Extracted records:
_ _ _
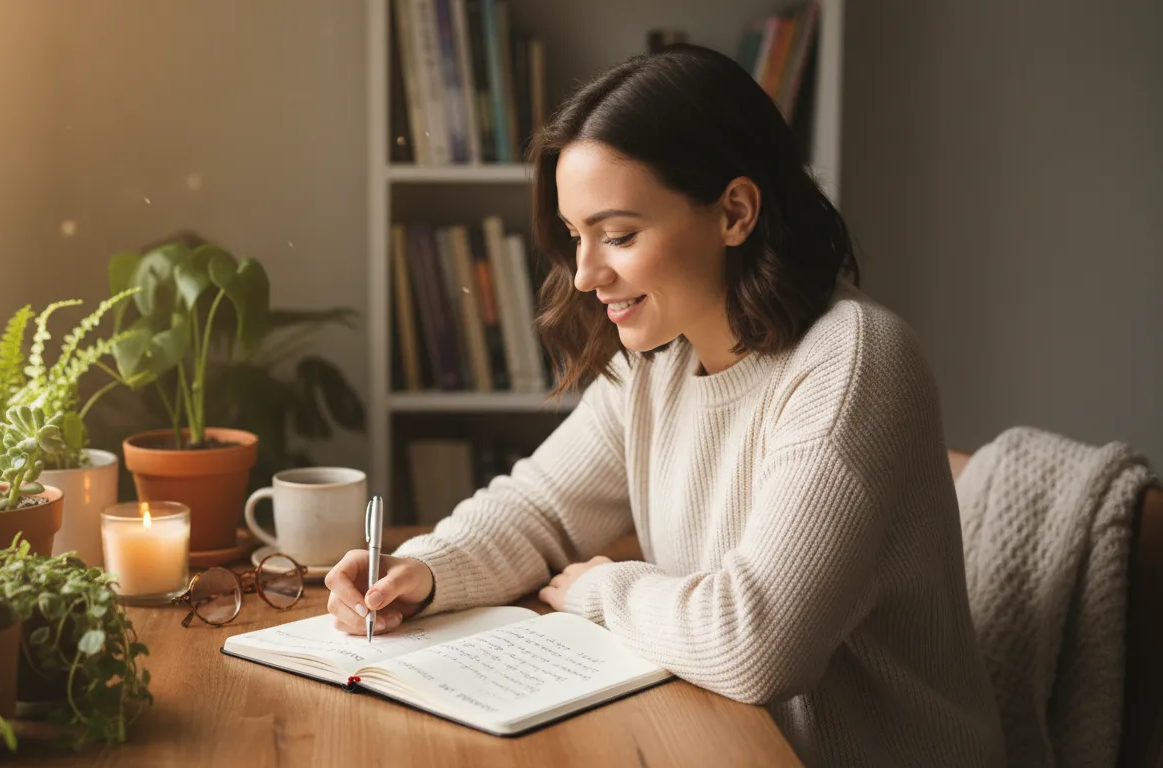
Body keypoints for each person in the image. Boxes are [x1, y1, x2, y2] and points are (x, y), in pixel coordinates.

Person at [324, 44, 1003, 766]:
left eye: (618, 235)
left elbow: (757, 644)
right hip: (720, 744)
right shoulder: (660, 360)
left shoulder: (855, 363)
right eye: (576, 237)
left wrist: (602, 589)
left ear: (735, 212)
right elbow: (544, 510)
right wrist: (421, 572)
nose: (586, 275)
_ _ _
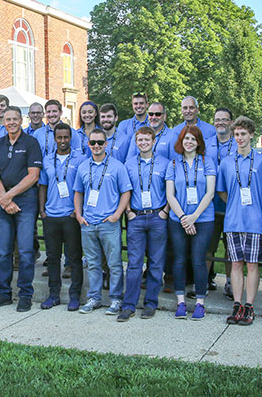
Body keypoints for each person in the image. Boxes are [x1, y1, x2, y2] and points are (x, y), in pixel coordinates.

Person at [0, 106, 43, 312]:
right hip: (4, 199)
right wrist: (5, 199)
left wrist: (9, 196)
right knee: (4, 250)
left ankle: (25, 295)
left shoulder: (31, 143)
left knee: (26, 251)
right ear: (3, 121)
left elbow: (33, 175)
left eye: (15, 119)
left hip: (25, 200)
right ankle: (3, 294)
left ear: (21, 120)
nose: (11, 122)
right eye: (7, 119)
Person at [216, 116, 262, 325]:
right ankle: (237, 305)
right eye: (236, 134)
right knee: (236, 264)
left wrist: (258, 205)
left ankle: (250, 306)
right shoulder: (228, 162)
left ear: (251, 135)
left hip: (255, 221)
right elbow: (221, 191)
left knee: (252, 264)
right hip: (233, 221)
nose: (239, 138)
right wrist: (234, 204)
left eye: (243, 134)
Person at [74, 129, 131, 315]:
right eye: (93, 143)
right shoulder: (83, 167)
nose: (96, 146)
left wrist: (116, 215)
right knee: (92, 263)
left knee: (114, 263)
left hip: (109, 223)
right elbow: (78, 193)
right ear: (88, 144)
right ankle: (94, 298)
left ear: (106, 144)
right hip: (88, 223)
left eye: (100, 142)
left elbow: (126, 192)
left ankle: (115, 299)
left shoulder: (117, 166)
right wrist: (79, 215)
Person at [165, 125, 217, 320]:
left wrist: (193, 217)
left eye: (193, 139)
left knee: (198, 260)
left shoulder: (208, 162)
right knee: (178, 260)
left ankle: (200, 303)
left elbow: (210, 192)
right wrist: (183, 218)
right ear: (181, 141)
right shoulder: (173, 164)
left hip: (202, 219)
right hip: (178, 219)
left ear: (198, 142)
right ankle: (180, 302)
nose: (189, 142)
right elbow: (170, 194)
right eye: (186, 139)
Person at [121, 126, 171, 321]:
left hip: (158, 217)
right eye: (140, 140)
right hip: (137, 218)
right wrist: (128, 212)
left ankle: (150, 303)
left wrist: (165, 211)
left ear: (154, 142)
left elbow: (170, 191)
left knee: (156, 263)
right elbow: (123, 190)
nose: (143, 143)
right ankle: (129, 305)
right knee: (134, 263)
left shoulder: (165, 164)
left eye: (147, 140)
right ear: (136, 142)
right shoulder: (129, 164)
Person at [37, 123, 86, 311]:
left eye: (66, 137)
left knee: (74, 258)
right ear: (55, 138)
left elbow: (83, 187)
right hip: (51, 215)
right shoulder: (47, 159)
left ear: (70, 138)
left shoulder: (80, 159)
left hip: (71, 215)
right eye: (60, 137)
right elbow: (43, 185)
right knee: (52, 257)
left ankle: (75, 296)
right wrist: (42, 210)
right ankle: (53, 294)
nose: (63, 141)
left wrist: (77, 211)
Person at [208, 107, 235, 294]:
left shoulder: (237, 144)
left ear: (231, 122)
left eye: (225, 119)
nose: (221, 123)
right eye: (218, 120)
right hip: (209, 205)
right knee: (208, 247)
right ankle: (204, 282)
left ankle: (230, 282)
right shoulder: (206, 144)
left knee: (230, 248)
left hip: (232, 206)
_ _ _
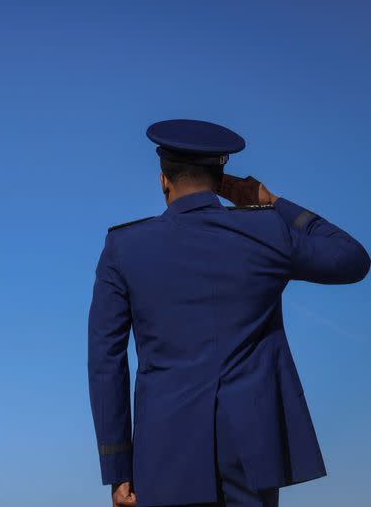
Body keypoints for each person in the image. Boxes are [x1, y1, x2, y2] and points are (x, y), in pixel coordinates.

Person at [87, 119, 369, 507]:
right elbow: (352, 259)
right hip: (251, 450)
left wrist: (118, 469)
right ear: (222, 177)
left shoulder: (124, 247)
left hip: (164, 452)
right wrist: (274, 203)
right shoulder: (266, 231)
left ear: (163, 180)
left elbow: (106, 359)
_ _ _
▸ **Required work**:
Only one stretch of the data above is needed. Restate it word for word, from the line containing "right knee: (134, 263)" through the line containing "left hip: (232, 206)", both ends included.

▸ **Answer section**:
right knee: (134, 263)
left shoulder: (165, 164)
left eye: (147, 140)
right ear: (136, 142)
right shoulder: (129, 164)
Person at [37, 123, 86, 311]:
left eye: (66, 137)
left knee: (74, 258)
right ear: (55, 138)
left elbow: (83, 187)
right hip: (51, 215)
right shoulder: (47, 159)
left ear: (70, 138)
left shoulder: (80, 159)
left hip: (71, 215)
right eye: (60, 137)
right elbow: (43, 185)
right knee: (52, 257)
left ankle: (75, 296)
right wrist: (42, 210)
right ankle: (53, 294)
nose: (63, 141)
left wrist: (77, 211)
Person at [208, 107, 235, 294]:
left shoulder: (237, 144)
left ear: (231, 122)
left eye: (225, 119)
nose: (221, 123)
right eye: (218, 120)
right hip: (209, 205)
right knee: (208, 247)
right ankle: (204, 282)
left ankle: (230, 282)
right shoulder: (206, 144)
left knee: (230, 248)
left hip: (232, 206)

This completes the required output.